EXERCISE INPUT START

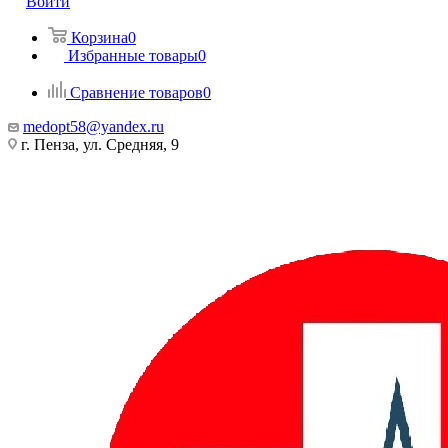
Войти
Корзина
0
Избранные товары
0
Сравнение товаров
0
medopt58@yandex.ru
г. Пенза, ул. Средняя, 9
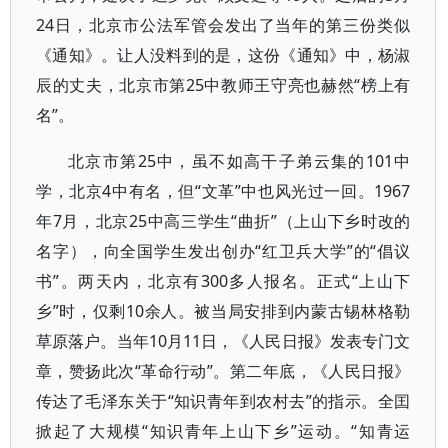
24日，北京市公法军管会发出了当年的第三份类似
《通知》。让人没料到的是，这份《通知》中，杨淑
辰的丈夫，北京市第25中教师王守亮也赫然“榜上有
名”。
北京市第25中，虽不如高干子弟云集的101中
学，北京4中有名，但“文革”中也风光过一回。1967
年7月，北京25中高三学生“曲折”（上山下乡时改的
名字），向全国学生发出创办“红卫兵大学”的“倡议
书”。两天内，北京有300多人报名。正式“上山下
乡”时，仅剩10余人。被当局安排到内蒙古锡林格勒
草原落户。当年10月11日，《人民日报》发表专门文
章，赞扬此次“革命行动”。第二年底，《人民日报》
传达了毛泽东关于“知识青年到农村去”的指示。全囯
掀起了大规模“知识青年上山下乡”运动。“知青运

EXERCISE INPUT END
EXERCISE INPUT START

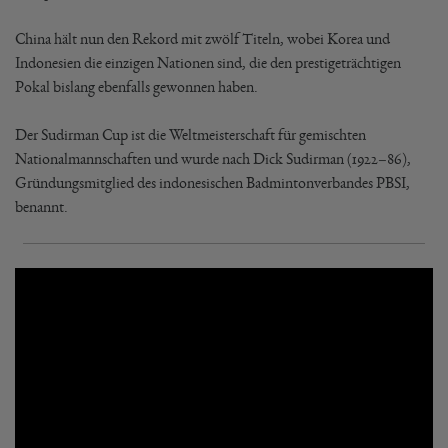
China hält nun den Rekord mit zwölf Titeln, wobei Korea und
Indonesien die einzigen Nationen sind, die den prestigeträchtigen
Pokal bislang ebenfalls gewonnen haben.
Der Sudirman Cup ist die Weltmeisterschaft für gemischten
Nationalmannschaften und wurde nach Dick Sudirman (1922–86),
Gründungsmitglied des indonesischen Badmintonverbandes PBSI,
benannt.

EXERCISE INPUT END

— PROMPT —
Check each line above for the string "人民日报" and report how many lines have it, giving only the number.

— WRITTEN RESPONSE —
2